Problem requirements :: Up to and including the line with "59: (480, 394)", write out the listing from its first line, minus the pictures.
+-------+
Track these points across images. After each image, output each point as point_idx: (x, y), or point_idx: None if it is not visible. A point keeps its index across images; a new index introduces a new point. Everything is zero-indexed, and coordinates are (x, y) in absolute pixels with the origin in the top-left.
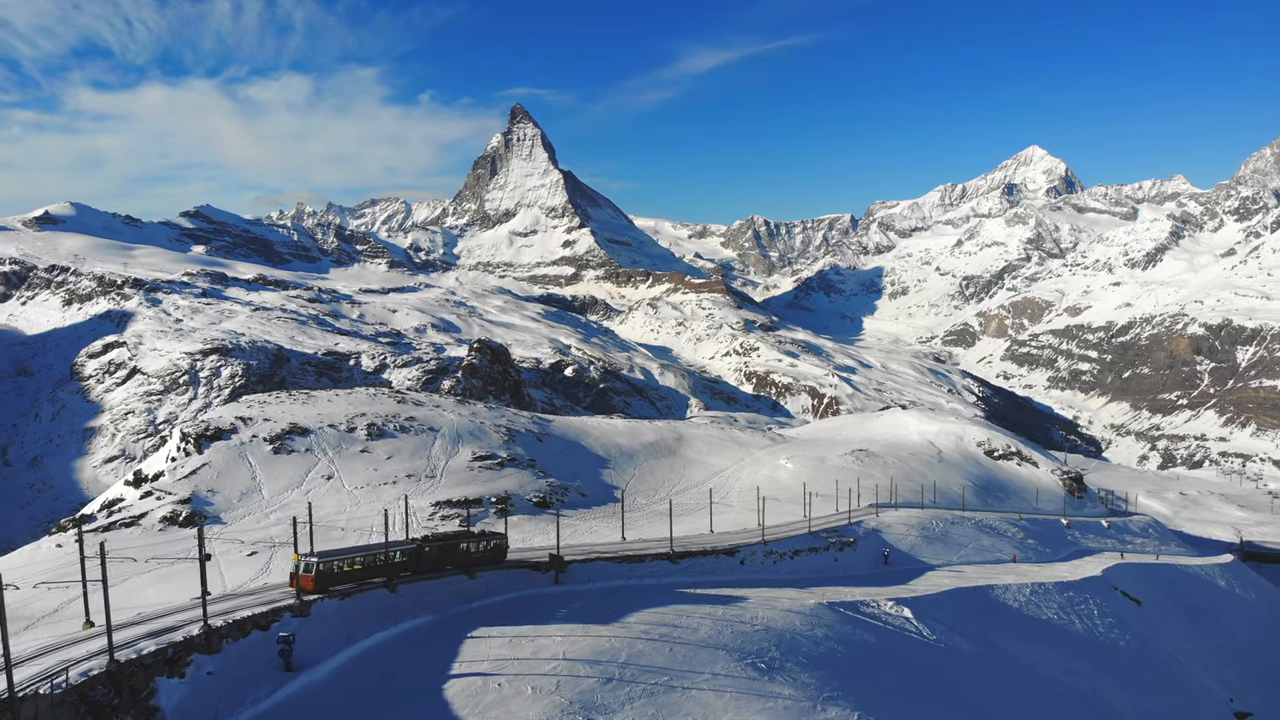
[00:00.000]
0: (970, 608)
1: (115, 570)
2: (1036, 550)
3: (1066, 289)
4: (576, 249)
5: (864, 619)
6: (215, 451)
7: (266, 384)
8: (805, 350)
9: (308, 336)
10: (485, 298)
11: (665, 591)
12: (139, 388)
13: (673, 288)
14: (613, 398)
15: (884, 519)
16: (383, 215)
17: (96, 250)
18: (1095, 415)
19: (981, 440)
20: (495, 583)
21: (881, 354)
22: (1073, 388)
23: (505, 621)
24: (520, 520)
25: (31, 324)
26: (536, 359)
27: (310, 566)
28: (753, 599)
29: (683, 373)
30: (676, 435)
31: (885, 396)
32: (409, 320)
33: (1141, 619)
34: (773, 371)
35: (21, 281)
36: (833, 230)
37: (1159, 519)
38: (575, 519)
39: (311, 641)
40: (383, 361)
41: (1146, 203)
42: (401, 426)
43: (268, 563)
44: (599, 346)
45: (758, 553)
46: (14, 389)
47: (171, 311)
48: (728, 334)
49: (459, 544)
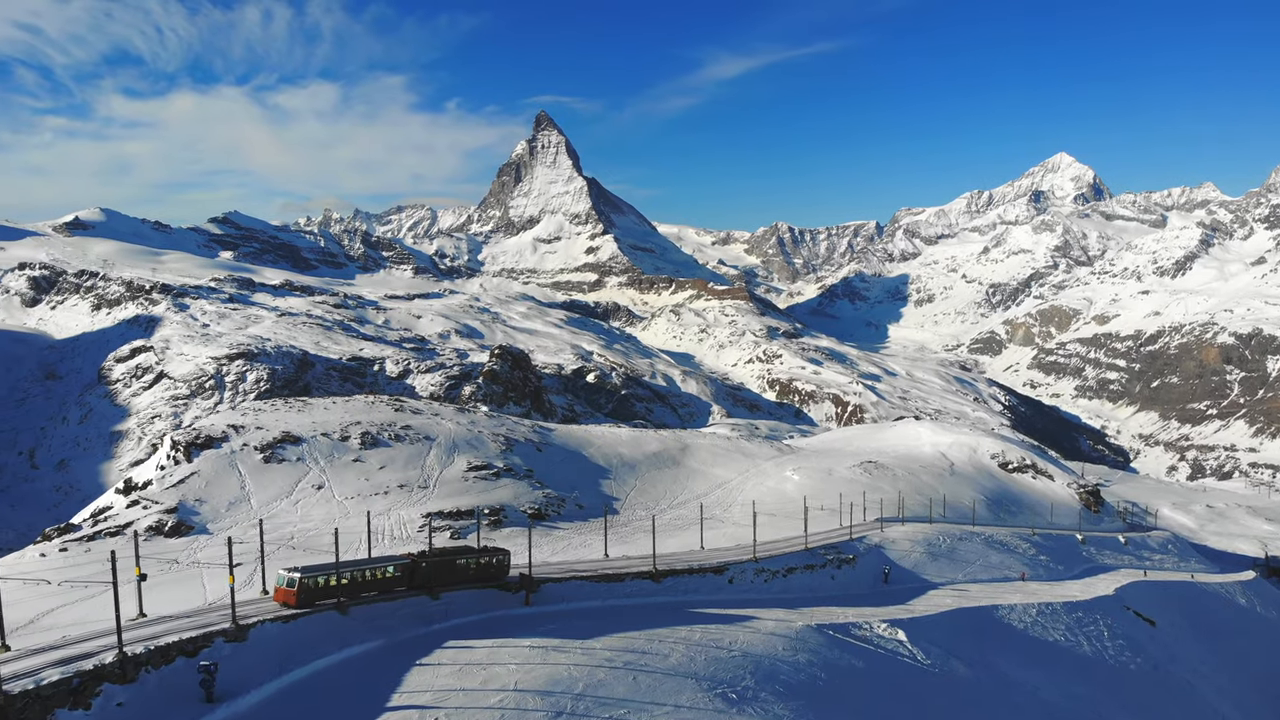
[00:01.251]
0: (971, 629)
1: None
2: (1049, 567)
3: (1094, 297)
4: (600, 255)
5: (854, 642)
6: (205, 460)
7: (291, 389)
8: (829, 358)
9: (333, 342)
10: (509, 304)
11: (643, 613)
12: (165, 392)
13: (695, 294)
14: (634, 404)
15: (888, 534)
16: (409, 222)
17: (125, 255)
18: (1123, 425)
19: (995, 452)
20: (459, 604)
21: (906, 362)
22: (1100, 397)
23: (463, 646)
24: (514, 533)
25: (60, 328)
26: (559, 365)
27: (292, 581)
28: (736, 621)
29: (705, 379)
30: (681, 445)
31: (910, 405)
32: (433, 326)
33: (1155, 640)
34: (796, 379)
35: (51, 286)
36: (858, 237)
37: (1184, 532)
38: (570, 532)
39: (243, 669)
40: (406, 367)
41: (1176, 210)
42: (396, 435)
43: (252, 575)
44: (621, 353)
45: (748, 571)
46: (42, 392)
47: (198, 316)
48: (750, 341)
49: (457, 559)
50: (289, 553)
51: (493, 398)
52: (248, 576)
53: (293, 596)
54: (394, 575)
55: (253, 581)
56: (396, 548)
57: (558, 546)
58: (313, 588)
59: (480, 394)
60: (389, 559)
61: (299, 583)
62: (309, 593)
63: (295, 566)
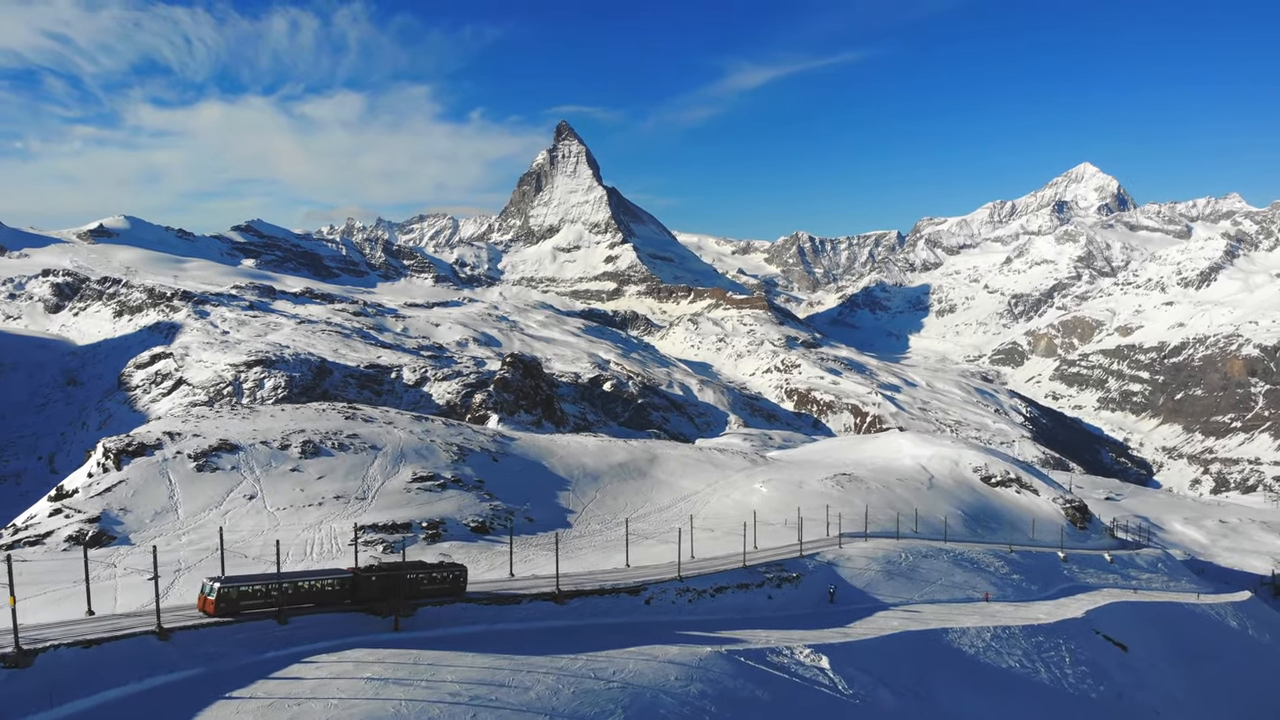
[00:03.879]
0: (912, 655)
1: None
+-------+
Solved exercise ::
Track these points across images. After each image, output each point as point_idx: (x, y), or point_idx: None if it is not visible. A point keeps its index across images; a new index introduces a new point. Everything is zero-indexed, and coordinates are (x, y) in absolute pixels with the origin in the top-left.
[00:00.000]
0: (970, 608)
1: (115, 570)
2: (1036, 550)
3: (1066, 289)
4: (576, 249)
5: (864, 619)
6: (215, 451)
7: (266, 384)
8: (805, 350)
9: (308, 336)
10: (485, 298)
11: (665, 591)
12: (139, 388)
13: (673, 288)
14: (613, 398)
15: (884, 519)
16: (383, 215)
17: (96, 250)
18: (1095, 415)
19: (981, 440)
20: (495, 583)
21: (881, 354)
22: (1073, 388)
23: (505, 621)
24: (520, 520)
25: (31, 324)
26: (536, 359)
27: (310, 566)
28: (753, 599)
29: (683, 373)
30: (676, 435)
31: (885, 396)
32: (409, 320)
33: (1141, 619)
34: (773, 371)
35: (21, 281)
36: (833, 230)
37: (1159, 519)
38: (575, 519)
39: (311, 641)
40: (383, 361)
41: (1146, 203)
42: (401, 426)
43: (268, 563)
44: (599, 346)
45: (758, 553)
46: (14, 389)
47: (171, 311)
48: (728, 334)
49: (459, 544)
[00:01.251]
0: (971, 629)
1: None
2: (1049, 567)
3: (1094, 297)
4: (600, 255)
5: (854, 642)
6: (205, 460)
7: (291, 389)
8: (829, 358)
9: (333, 342)
10: (509, 304)
11: (643, 613)
12: (165, 392)
13: (695, 294)
14: (634, 404)
15: (888, 534)
16: (409, 222)
17: (125, 255)
18: (1123, 425)
19: (995, 452)
20: (459, 604)
21: (906, 362)
22: (1100, 397)
23: (463, 646)
24: (514, 533)
25: (60, 328)
26: (559, 365)
27: (292, 581)
28: (736, 621)
29: (705, 379)
30: (681, 445)
31: (910, 405)
32: (433, 326)
33: (1155, 640)
34: (796, 379)
35: (51, 286)
36: (858, 237)
37: (1184, 532)
38: (570, 532)
39: (243, 669)
40: (406, 367)
41: (1176, 210)
42: (396, 435)
43: (252, 575)
44: (621, 353)
45: (748, 571)
46: (42, 392)
47: (198, 316)
48: (750, 341)
49: (457, 559)
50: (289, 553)
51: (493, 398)
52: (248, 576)
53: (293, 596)
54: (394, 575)
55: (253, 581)
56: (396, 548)
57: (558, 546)
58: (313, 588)
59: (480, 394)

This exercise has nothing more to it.